Can you reproduce all of the data below, line for line and without any changes?
┌─ Information shown
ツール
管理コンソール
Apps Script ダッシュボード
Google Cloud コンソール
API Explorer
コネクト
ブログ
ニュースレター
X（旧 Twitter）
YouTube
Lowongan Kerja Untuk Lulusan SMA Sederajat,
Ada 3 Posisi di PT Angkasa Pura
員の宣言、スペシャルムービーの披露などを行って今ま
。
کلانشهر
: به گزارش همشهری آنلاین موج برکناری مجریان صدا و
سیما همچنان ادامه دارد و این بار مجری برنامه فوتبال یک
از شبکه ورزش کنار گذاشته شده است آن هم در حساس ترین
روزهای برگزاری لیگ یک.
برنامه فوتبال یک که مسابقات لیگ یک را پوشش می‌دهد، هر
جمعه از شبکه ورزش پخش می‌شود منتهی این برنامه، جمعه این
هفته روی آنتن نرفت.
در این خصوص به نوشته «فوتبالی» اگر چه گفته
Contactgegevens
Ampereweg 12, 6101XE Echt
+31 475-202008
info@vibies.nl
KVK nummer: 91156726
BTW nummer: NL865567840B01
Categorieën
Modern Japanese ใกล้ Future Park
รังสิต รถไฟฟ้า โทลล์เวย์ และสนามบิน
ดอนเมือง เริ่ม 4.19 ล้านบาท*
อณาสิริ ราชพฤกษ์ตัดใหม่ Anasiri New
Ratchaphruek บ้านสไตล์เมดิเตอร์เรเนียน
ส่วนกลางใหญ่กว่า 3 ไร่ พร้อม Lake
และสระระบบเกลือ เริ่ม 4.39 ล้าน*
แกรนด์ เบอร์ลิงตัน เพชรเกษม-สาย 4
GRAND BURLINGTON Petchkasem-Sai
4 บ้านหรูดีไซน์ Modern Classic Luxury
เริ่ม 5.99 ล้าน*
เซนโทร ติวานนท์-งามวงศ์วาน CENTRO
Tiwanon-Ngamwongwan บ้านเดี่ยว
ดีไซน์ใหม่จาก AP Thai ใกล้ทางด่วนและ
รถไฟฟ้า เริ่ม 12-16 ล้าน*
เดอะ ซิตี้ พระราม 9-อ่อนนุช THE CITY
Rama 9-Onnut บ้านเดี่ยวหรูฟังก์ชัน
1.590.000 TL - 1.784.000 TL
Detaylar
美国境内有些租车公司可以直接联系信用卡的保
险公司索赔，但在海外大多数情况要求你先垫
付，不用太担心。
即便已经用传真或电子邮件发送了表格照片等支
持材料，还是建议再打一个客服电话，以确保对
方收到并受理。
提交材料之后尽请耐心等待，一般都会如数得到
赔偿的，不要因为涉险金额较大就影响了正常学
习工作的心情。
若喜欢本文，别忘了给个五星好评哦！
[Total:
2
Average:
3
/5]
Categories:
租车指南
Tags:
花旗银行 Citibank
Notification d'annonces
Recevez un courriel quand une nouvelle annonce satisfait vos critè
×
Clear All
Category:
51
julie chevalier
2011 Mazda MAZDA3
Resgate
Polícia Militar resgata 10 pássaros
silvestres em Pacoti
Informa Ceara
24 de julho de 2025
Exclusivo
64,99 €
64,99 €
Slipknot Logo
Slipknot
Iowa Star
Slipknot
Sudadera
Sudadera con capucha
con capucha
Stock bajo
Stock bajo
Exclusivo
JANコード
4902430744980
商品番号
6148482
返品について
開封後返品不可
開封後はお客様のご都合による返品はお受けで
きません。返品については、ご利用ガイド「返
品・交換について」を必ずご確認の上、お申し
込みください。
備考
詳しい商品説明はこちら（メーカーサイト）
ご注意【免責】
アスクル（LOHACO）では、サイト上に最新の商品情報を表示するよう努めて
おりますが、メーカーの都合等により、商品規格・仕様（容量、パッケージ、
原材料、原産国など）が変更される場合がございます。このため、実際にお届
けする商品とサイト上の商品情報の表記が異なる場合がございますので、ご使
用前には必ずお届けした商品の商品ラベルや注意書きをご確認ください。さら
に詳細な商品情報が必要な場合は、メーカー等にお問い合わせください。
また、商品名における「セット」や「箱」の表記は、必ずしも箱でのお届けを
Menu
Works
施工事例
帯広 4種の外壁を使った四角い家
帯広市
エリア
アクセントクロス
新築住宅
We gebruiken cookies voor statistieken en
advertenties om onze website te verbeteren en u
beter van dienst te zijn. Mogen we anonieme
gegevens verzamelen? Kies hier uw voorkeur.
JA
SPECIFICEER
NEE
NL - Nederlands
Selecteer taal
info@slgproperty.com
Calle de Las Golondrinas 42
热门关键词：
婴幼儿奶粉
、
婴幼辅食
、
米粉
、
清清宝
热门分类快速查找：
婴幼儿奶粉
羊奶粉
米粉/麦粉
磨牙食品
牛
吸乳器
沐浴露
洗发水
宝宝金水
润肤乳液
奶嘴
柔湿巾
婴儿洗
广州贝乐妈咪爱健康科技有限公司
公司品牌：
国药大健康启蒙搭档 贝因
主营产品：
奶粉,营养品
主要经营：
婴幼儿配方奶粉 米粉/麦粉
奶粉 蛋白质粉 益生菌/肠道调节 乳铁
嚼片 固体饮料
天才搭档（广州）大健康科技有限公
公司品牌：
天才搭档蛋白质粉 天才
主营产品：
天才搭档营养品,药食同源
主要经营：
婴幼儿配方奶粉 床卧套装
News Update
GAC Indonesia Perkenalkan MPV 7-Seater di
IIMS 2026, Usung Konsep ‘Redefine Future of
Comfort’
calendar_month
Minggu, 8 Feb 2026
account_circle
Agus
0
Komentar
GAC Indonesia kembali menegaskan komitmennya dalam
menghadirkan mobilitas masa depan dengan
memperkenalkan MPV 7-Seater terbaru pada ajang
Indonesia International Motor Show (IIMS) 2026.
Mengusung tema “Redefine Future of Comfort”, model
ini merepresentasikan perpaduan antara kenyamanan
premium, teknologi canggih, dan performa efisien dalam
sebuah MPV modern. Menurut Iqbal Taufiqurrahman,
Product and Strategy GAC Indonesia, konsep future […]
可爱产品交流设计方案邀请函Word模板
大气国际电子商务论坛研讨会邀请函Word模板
└─
Answer:
ツール
管理コンソール
Apps Script ダッシュボード
Google Cloud コンソール
API Explorer
コネクト
ブログ
ニュースレター
X（旧 Twitter）
YouTube
Lowongan Kerja Untuk Lulusan SMA Sederajat,
Ada 3 Posisi di PT Angkasa Pura
員の宣言、スペシャルムービーの披露などを行って今ま
。
کلانشهر
: به گزارش همشهری آنلاین موج برکناری مجریان صدا و
سیما همچنان ادامه دارد و این بار مجری برنامه فوتبال یک
از شبکه ورزش کنار گذاشته شده است آن هم در حساس ترین
روزهای برگزاری لیگ یک.
برنامه فوتبال یک که مسابقات لیگ یک را پوشش می‌دهد، هر
جمعه از شبکه ورزش پخش می‌شود منتهی این برنامه، جمعه این
هفته روی آنتن نرفت.
در این خصوص به نوشته «فوتبالی» اگر چه گفته
Contactgegevens
Ampereweg 12, 6101XE Echt
+31 475-202008
info@vibies.nl
KVK nummer: 91156726
BTW nummer: NL865567840B01
Categorieën
Modern Japanese ใกล้ Future Park
รังสิต รถไฟฟ้า โทลล์เวย์ และสนามบิน
ดอนเมือง เริ่ม 4.19 ล้านบาท*
อณาสิริ ราชพฤกษ์ตัดใหม่ Anasiri New
Ratchaphruek บ้านสไตล์เมดิเตอร์เรเนียน
ส่วนกลางใหญ่กว่า 3 ไร่ พร้อม Lake
และสระระบบเกลือ เริ่ม 4.39 ล้าน*
แกรนด์ เบอร์ลิงตัน เพชรเกษม-สาย 4
GRAND BURLINGTON Petchkasem-Sai
4 บ้านหรูดีไซน์ Modern Classic Luxury
เริ่ม 5.99 ล้าน*
เซนโทร ติวานนท์-งามวงศ์วาน CENTRO
Tiwanon-Ngamwongwan บ้านเดี่ยว
ดีไซน์ใหม่จาก AP Thai ใกล้ทางด่วนและ
รถไฟฟ้า เริ่ม 12-16 ล้าน*
เดอะ ซิตี้ พระราม 9-อ่อนนุช THE CITY
Rama 9-Onnut บ้านเดี่ยวหรูฟังก์ชัน
1.590.000 TL - 1.784.000 TL
Detaylar
美国境内有些租车公司可以直接联系信用卡的保
险公司索赔，但在海外大多数情况要求你先垫
付，不用太担心。
即便已经用传真或电子邮件发送了表格照片等支
持材料，还是建议再打一个客服电话，以确保对
方收到并受理。
提交材料之后尽请耐心等待，一般都会如数得到
赔偿的，不要因为涉险金额较大就影响了正常学
习工作的心情。
若喜欢本文，别忘了给个五星好评哦！
[Total:
2
Average:
3
/5]
Categories:
租车指南
Tags:
花旗银行 Citibank
Notification d'annonces
Recevez un courriel quand une nouvelle annonce satisfait vos critè
×
Clear All
Category:
51
julie chevalier
2011 Mazda MAZDA3
Resgate
Polícia Militar resgata 10 pássaros
silvestres em Pacoti
Informa Ceara
24 de julho de 2025
Exclusivo
64,99 €
64,99 €
Slipknot Logo
Slipknot
Iowa Star
Slipknot
Sudadera
Sudadera con capucha
con capucha
Stock bajo
Stock bajo
Exclusivo
JANコード
4902430744980
商品番号
6148482
返品について
開封後返品不可
開封後はお客様のご都合による返品はお受けで
きません。返品については、ご利用ガイド「返
品・交換について」を必ずご確認の上、お申し
込みください。
備考
詳しい商品説明はこちら（メーカーサイト）
ご注意【免責】
アスクル（LOHACO）では、サイト上に最新の商品情報を表示するよう努めて
おりますが、メーカーの都合等により、商品規格・仕様（容量、パッケージ、
原材料、原産国など）が変更される場合がございます。このため、実際にお届
けする商品とサイト上の商品情報の表記が異なる場合がございますので、ご使
用前には必ずお届けした商品の商品ラベルや注意書きをご確認ください。さら
に詳細な商品情報が必要な場合は、メーカー等にお問い合わせください。
また、商品名における「セット」や「箱」の表記は、必ずしも箱でのお届けを
Menu
Works
施工事例
帯広 4種の外壁を使った四角い家
帯広市
エリア
アクセントクロス
新築住宅
We gebruiken cookies voor statistieken en
advertenties om onze website te verbeteren en u
beter van dienst te zijn. Mogen we anonieme
gegevens verzamelen? Kies hier uw voorkeur.
JA
SPECIFICEER
NEE
NL - Nederlands
Selecteer taal
info@slgproperty.com
Calle de Las Golondrinas 42
热门关键词：
婴幼儿奶粉
、
婴幼辅食
、
米粉
、
清清宝
热门分类快速查找：
婴幼儿奶粉
羊奶粉
米粉/麦粉
磨牙食品
牛
吸乳器
沐浴露
洗发水
宝宝金水
润肤乳液
奶嘴
柔湿巾
婴儿洗
广州贝乐妈咪爱健康科技有限公司
公司品牌：
国药大健康启蒙搭档 贝因
主营产品：
奶粉,营养品
主要经营：
婴幼儿配方奶粉 米粉/麦粉
奶粉 蛋白质粉 益生菌/肠道调节 乳铁
嚼片 固体饮料
天才搭档（广州）大健康科技有限公
公司品牌：
天才搭档蛋白质粉 天才
主营产品：
天才搭档营养品,药食同源
主要经营：
婴幼儿配方奶粉 床卧套装
News Update
GAC Indonesia Perkenalkan MPV 7-Seater di
IIMS 2026, Usung Konsep ‘Redefine Future of
Comfort’
calendar_month
Minggu, 8 Feb 2026
account_circle
Agus
0
Komentar
GAC Indonesia kembali menegaskan komitmennya dalam
menghadirkan mobilitas masa depan dengan
memperkenalkan MPV 7-Seater terbaru pada ajang
Indonesia International Motor Show (IIMS) 2026.
Mengusung tema “Redefine Future of Comfort”, model
ini merepresentasikan perpaduan antara kenyamanan
premium, teknologi canggih, dan performa efisien dalam
sebuah MPV modern. Menurut Iqbal Taufiqurrahman,
Product and Strategy GAC Indonesia, konsep future […]
可爱产品交流设计方案邀请函Word模板
大气国际电子商务论坛研讨会邀请函Word模板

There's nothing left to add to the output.